======== Material shown
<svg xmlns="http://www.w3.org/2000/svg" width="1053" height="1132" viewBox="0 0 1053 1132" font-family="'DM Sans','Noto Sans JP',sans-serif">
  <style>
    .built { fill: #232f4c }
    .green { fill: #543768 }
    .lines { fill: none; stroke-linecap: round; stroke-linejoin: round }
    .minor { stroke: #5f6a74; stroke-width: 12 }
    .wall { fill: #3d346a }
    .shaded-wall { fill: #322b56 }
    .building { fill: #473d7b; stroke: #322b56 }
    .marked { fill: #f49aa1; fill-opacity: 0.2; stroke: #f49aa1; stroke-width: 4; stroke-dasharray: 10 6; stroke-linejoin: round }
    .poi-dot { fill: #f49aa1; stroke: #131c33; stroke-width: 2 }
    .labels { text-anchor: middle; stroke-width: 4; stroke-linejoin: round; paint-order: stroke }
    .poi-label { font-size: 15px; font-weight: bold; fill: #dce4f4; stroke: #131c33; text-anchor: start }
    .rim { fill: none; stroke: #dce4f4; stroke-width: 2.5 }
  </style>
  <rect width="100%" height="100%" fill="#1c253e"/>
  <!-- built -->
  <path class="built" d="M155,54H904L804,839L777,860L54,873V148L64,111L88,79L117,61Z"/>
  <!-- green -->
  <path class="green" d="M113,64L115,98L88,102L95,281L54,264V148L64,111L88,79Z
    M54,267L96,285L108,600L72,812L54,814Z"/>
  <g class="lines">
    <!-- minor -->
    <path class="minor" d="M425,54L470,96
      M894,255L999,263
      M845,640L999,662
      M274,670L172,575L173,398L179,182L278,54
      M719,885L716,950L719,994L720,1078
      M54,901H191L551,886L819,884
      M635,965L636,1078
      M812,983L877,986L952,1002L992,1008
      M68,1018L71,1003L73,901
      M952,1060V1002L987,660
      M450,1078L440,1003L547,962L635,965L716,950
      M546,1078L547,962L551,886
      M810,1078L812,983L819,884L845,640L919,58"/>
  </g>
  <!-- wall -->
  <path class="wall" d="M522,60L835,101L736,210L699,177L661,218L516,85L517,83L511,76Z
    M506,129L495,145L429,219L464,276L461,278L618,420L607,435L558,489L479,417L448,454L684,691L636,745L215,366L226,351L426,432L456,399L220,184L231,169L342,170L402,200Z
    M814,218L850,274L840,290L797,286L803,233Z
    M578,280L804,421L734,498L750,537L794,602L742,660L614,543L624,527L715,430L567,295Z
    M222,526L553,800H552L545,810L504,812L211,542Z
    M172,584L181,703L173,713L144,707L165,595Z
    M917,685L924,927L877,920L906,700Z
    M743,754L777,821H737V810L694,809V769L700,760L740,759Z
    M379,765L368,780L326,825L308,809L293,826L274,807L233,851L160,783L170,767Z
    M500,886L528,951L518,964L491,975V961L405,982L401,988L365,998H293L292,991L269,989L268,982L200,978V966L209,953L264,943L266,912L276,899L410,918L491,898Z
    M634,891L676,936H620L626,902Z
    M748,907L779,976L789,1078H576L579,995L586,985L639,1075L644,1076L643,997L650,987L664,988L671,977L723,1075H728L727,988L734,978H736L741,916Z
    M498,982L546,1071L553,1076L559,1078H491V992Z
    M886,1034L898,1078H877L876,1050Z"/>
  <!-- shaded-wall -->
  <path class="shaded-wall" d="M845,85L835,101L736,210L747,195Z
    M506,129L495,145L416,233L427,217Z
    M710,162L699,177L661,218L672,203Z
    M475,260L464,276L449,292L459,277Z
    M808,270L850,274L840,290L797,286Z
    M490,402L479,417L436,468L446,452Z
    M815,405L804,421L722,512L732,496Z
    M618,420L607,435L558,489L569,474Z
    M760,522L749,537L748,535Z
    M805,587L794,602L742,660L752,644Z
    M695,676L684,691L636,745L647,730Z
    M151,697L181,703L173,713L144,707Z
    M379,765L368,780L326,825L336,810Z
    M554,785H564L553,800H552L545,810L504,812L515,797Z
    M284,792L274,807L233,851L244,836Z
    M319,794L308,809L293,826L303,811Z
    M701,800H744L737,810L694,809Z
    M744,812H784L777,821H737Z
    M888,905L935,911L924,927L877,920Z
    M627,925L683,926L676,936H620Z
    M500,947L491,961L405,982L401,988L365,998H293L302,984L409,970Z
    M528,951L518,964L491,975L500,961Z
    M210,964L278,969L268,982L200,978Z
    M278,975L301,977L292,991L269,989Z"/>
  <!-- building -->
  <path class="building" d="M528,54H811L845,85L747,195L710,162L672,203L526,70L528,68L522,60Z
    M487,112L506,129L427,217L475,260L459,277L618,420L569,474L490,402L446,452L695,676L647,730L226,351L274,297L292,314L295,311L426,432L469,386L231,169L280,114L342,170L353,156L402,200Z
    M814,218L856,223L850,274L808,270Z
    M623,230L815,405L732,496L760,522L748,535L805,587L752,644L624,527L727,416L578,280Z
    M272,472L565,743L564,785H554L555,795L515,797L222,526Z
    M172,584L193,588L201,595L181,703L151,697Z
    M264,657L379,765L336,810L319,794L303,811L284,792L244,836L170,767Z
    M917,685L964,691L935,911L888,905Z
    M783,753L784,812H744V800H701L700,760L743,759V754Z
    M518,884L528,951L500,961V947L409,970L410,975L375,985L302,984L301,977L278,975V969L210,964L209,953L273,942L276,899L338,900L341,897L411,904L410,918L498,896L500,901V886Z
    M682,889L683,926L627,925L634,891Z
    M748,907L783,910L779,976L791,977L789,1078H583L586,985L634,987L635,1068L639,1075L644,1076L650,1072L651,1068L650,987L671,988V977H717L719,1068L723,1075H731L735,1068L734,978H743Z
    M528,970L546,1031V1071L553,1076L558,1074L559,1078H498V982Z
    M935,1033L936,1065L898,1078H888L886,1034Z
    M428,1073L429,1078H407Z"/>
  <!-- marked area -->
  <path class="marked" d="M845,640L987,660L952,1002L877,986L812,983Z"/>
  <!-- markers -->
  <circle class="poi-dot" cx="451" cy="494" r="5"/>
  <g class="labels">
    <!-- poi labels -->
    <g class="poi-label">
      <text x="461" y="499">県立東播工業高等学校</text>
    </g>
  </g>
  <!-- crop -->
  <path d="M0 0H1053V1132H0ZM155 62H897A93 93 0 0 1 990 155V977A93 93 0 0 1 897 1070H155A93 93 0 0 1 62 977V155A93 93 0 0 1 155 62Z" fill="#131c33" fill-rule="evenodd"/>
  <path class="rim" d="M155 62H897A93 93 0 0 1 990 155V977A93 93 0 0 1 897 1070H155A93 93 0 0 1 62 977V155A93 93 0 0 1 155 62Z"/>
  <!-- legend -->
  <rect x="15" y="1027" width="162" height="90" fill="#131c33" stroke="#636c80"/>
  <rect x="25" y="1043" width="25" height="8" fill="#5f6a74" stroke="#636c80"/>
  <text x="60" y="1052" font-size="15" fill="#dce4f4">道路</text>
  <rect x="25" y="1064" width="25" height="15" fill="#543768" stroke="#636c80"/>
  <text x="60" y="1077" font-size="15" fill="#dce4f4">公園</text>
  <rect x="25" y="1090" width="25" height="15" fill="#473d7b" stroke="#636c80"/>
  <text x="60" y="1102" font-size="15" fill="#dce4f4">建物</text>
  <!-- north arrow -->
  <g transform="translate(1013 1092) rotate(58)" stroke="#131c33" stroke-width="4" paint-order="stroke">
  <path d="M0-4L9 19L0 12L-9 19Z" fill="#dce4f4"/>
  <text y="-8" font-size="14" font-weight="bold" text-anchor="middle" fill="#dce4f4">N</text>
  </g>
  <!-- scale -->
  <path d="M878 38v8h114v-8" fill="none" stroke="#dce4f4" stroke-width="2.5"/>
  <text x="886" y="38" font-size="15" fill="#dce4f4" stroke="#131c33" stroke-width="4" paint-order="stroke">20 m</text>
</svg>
================
What you need to do:
Across the entries above, how many lines carry the word "middle"? Write only the number.

Expected answer:
2